## RECORDED DATA
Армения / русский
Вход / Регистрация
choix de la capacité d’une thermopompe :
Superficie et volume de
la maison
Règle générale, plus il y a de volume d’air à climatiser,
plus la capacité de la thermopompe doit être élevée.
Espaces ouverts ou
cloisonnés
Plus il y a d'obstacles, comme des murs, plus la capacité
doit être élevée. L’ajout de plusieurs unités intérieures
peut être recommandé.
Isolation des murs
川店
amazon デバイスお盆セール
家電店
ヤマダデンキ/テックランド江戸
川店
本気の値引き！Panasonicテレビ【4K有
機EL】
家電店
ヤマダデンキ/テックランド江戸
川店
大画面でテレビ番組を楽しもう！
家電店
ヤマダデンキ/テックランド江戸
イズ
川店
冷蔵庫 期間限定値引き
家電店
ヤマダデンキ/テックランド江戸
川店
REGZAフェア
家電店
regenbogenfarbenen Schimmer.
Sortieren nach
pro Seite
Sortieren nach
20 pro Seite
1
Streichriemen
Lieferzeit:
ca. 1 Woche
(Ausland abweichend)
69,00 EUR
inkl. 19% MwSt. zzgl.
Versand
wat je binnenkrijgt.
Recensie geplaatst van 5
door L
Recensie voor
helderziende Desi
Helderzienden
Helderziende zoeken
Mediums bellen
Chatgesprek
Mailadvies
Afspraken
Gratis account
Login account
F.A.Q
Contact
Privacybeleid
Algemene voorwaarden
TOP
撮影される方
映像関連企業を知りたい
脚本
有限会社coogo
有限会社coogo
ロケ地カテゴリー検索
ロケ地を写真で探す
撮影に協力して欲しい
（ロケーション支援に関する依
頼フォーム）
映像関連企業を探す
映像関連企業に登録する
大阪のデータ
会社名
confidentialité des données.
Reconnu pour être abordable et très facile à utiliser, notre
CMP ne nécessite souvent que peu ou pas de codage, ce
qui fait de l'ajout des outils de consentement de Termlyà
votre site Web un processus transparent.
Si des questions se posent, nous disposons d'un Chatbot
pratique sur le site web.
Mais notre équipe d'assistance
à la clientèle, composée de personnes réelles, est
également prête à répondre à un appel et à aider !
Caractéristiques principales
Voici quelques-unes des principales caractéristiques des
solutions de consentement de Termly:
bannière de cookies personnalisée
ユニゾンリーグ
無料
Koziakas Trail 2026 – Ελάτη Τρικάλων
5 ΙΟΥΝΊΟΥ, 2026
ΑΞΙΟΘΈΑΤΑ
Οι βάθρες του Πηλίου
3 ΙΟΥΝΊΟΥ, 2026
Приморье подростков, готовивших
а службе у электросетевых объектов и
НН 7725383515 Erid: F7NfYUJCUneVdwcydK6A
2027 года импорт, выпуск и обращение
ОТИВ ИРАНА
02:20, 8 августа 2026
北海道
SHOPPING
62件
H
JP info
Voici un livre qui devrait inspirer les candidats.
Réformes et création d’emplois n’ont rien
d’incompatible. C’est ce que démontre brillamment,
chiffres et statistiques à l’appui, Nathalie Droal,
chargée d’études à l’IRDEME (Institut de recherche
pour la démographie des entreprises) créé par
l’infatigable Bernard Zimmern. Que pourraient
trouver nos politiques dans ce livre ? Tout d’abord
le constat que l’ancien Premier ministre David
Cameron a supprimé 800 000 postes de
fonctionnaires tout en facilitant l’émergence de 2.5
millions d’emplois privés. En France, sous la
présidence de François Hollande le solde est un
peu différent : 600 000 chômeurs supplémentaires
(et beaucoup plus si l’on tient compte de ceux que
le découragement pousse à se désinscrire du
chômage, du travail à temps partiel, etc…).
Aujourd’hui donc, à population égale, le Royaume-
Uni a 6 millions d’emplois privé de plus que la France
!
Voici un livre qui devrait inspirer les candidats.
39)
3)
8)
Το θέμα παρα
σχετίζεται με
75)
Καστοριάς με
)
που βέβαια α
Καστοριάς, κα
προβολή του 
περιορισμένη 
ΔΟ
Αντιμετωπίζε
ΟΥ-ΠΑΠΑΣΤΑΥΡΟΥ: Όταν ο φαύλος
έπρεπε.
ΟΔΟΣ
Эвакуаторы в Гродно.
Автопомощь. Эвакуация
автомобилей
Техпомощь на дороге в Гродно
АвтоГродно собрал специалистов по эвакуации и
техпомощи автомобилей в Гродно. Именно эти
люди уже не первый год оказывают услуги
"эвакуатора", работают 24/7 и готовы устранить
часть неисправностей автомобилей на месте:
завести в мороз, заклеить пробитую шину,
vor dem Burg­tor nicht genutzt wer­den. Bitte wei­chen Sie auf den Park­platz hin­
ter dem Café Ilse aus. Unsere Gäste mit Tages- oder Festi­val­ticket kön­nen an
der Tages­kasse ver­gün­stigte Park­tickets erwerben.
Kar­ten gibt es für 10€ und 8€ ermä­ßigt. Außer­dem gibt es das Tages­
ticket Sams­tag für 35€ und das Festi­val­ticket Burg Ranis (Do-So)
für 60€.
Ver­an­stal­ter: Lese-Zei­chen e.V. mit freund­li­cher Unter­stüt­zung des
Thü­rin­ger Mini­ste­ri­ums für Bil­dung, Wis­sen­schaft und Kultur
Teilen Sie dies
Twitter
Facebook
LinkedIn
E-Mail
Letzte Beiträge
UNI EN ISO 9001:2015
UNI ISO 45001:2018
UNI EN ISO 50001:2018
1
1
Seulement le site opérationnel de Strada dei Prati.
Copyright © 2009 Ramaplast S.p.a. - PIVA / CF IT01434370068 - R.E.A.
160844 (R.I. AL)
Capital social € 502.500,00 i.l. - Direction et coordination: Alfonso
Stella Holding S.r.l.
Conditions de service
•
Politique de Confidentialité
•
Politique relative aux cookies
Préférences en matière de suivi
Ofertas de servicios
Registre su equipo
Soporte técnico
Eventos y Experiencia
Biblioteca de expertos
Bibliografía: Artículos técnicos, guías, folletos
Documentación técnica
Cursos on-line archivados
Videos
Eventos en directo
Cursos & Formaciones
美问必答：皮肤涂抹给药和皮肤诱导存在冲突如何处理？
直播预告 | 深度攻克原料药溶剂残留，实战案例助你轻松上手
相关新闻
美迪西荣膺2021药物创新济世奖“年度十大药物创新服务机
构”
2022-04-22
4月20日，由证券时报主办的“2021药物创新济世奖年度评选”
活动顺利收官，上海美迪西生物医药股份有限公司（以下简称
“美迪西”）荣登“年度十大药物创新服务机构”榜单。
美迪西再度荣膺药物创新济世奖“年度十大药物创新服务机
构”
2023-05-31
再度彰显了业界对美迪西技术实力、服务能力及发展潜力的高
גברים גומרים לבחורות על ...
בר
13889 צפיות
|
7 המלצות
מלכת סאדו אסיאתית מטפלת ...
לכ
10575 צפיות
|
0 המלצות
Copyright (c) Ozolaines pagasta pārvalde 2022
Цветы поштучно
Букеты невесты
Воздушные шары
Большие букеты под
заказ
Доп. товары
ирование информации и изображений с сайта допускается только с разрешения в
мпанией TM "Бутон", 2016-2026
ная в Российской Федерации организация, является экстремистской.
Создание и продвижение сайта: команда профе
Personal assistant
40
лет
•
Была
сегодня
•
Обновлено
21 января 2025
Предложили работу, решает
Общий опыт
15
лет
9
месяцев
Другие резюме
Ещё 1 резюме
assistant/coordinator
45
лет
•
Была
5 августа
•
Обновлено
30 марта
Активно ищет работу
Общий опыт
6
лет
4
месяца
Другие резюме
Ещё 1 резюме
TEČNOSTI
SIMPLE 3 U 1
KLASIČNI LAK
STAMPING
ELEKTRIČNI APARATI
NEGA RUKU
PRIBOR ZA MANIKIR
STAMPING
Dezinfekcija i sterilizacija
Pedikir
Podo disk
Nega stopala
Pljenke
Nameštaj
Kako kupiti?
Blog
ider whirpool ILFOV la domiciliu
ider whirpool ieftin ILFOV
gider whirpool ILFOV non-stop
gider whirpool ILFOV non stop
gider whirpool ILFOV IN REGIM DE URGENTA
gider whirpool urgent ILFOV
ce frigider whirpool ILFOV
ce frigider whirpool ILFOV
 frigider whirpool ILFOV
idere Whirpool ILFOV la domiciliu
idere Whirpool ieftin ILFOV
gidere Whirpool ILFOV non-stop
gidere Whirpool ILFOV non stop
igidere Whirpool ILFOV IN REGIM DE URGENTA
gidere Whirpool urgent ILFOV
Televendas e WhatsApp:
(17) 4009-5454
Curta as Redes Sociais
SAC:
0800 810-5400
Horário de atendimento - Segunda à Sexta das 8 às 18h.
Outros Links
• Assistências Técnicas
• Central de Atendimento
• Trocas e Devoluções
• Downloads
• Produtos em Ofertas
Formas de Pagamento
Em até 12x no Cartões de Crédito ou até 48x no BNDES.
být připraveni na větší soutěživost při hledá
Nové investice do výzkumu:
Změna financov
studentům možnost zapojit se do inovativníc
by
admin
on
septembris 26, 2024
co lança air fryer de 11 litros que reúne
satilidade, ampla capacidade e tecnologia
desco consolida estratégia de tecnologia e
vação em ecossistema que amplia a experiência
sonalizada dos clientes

## TASK REQUIREMENTS
Would you output, from the records above, exactly the run of lines that starts at the line containing "Mediums bellen" and ends at the line containing "le découragement pousse à se désinscrire du", and only that run?

## ANSWER TO THE EXERCISE
Mediums bellen
Chatgesprek
Mailadvies
Afspraken
Gratis account
Login account
F.A.Q
Contact
Privacybeleid
Algemene voorwaarden
TOP
撮影される方
映像関連企業を知りたい
脚本
有限会社coogo
有限会社coogo
ロケ地カテゴリー検索
ロケ地を写真で探す
撮影に協力して欲しい
（ロケーション支援に関する依
頼フォーム）
映像関連企業を探す
映像関連企業に登録する
大阪のデータ
会社名
confidentialité des données.
Reconnu pour être abordable et très facile à utiliser, notre
CMP ne nécessite souvent que peu ou pas de codage, ce
qui fait de l'ajout des outils de consentement de Termlyà
votre site Web un processus transparent.
Si des questions se posent, nous disposons d'un Chatbot
pratique sur le site web.
Mais notre équipe d'assistance
à la clientèle, composée de personnes réelles, est
également prête à répondre à un appel et à aider !
Caractéristiques principales
Voici quelques-unes des principales caractéristiques des
solutions de consentement de Termly:
bannière de cookies personnalisée
ユニゾンリーグ
無料
Koziakas Trail 2026 – Ελάτη Τρικάλων
5 ΙΟΥΝΊΟΥ, 2026
ΑΞΙΟΘΈΑΤΑ
Οι βάθρες του Πηλίου
3 ΙΟΥΝΊΟΥ, 2026
Приморье подростков, готовивших
а службе у электросетевых объектов и
НН 7725383515 Erid: F7NfYUJCUneVdwcydK6A
2027 года импорт, выпуск и обращение
ОТИВ ИРАНА
02:20, 8 августа 2026
北海道
SHOPPING
62件
H
JP info
Voici un livre qui devrait inspirer les candidats.
Réformes et création d’emplois n’ont rien
d’incompatible. C’est ce que démontre brillamment,
chiffres et statistiques à l’appui, Nathalie Droal,
chargée d’études à l’IRDEME (Institut de recherche
pour la démographie des entreprises) créé par
l’infatigable Bernard Zimmern. Que pourraient
trouver nos politiques dans ce livre ? Tout d’abord
le constat que l’ancien Premier ministre David
Cameron a supprimé 800 000 postes de
fonctionnaires tout en facilitant l’émergence de 2.5
millions d’emplois privés. En France, sous la
présidence de François Hollande le solde est un
peu différent : 600 000 chômeurs supplémentaires
(et beaucoup plus si l’on tient compte de ceux que
le découragement pousse à se désinscrire du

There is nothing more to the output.